Moving onto the bench is almost always a challenge, but seldom more so than in this instance, because the new judge will be entering an environment of potential chaos and a funding mess due to an early-January ruling by the Nevada Supreme Court.
That judge, sources say, might be asked to head up the court’s Mental Health Court, a body that a former Municipal Court appointee helped establish five years ago.
Municipal Court Chief Judge Bert Brown said the idea of shifting the responsibilities of Mental Health Court to the appointee has been suggested, but added that a decision is a long way off.
“We won’t be doing anything like that until we have a new judge in place and we can all sit at the table and talk about it,” he said.
Brown acknowledged, however, that the Supreme Court ruling is going to create some challenges, in funding and how the court is operated. He has set up a meeting Wednesday with representatives from the city, the public defender’s office, the Nevada State Bar and others to begin figuring out how to answer the court’s order.
In early January the Nevada Supreme Court, after a year of study, unveiled a far-reaching decision that directly attacked the manner in which lawyers are selected by judges to represent defendants who don’t have enough money to hire their own attorney.
To help the Municipal Court make that transition, it would be optimal, Brown said, if the City Council on Wednesday chose someone with lots of experience who could hit the ground running.
“But I hear only rumors” about who might be appointed, Brown added.
“I’ve heard people from the public defender’s office, from the district attorney’s office, from the city attorney’s office, an alternate judge and temporary appointees are all being considered.”

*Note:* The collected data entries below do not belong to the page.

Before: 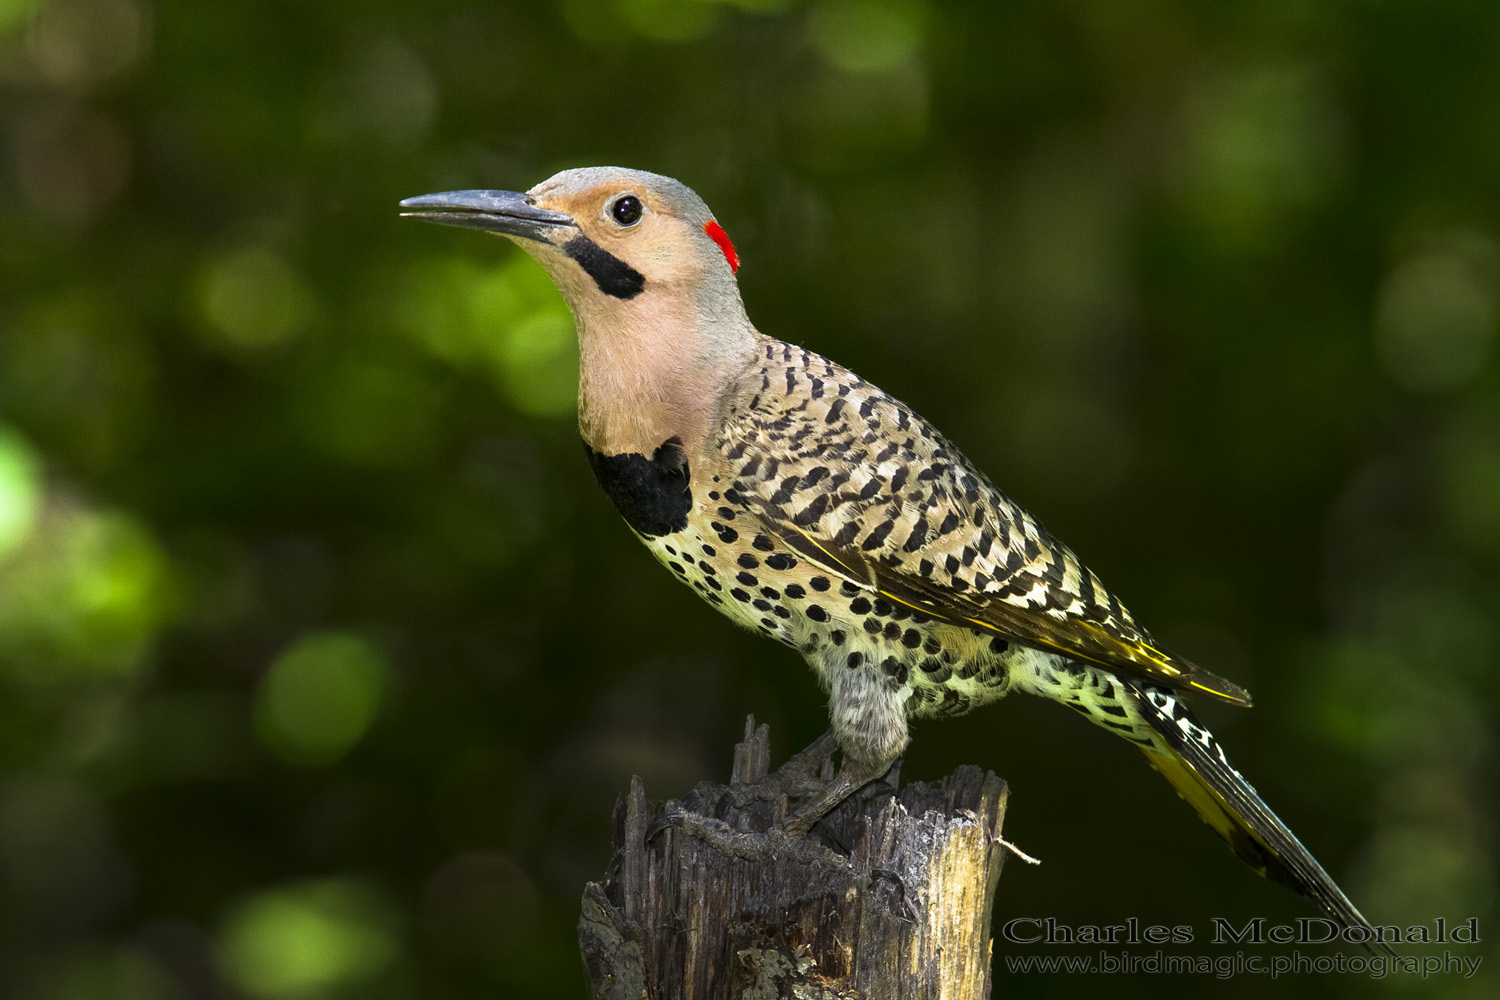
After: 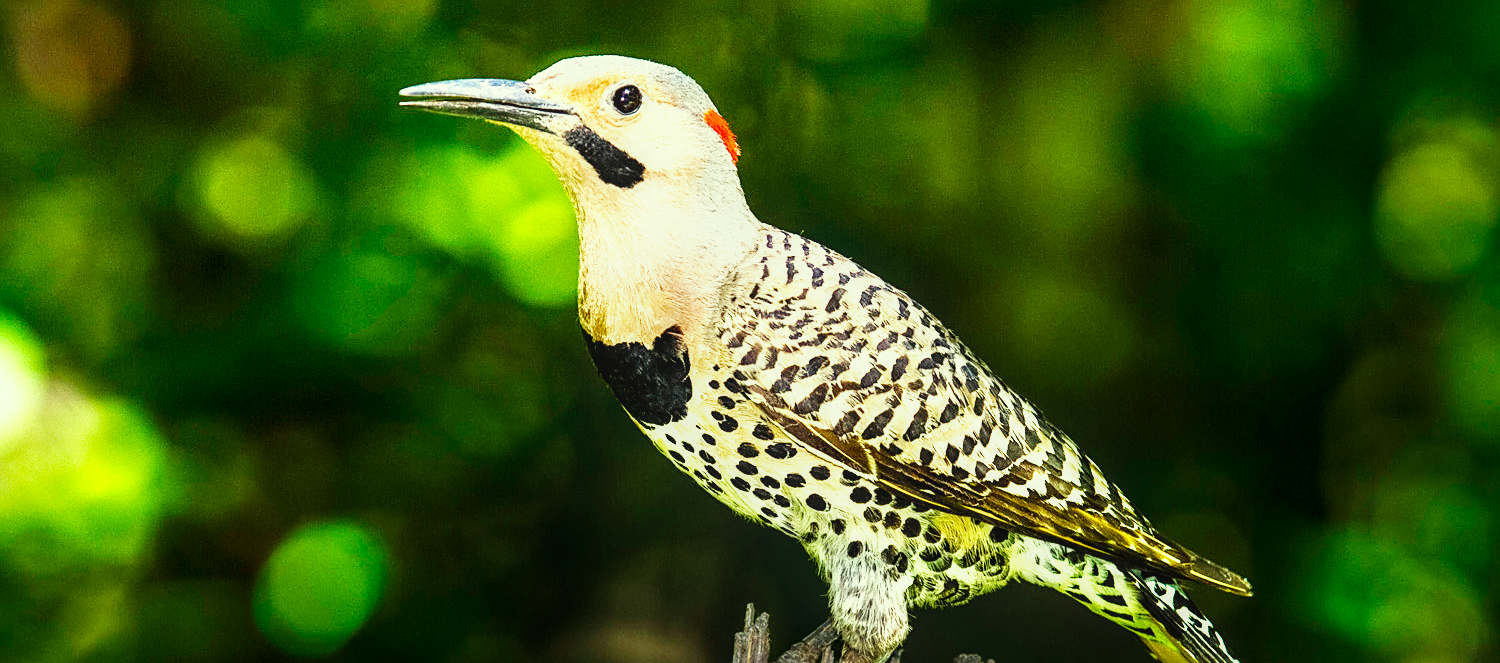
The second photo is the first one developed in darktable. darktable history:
crop: top 11.147%, bottom 22.473%
sharpen: on, module defaults
local contrast: on, module defaults
color correction: highlights a* -5.76, highlights b* 10.84
base curve: curves: ch0 [(0, 0) (0.007, 0.004) (0.027, 0.03) (0.046, 0.07) (0.207, 0.54) (0.442, 0.872) (0.673, 0.972) (1, 1)], preserve colors none
exposure: black level correction 0, exposure 0.499 EV, compensate highlight preservation false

That’s more than most have heard because appointment to Municipal Court is a process shrouded in secrecy. Though a suggestion was made five years ago to create a panel to screen potential appointees, that never happened. Now, City Hall sources say, appointees are suggested entirely on the whim of individual council members.
Toy Gregory, whose death last month created the vacancy, was a longtime friend of Mayor Oscar Goodman. But he was never known to kowtow to the mayor or the City Council.
Whoever the new judge is, he or she will be thrown into a system facing significant change for the first time in decades.
Under the Supreme Court’s ruling, the courts will have to put in place an alternative system that forbids judges from taking any part in the appointment of lawyers.
The high court also demanded that by July, all lower courts forward it reports on public defenders’ caseloads. The implication is, if the lawyer-to-defendant ratios are far beyond standards outlined by the National Legal Aid and Defender Association, the high court might order more changes — costly ones — to lower that ratio.
Currently, the caseloads in Clark and Washoe counties are more than double the association’s suggested ratio of 150 felony and gross misdemeanor cases per attorney — 364 per attorney in Clark County’s public defender’s office and 327 per attorney in Washoe County.
As the ad hoc committee noted repeatedly Monday at the Regional Justice Center, lowering that ratio and the other operational changes are going to cost money in Clark County, Las Vegas, Henderson and rural counties throughout the state.
“I know the rurals don’t have money, but I don’t think we can look at this from the point of view of, ‘They don’t have money so we can’t do anything,’ ” said Franny Forsman, Nevada’s federal public defender and head of the ad hoc committee.
Gary Peck, ACLU of Nevada executive director, called the Supreme Court’s ruling “a major moment of importance in this state with respect to the quality of justice.”
“We can’t be guided by, you know, ‘enough money,’ ” he said. “We have an obligation to consider it, but it can’t be the driving force.”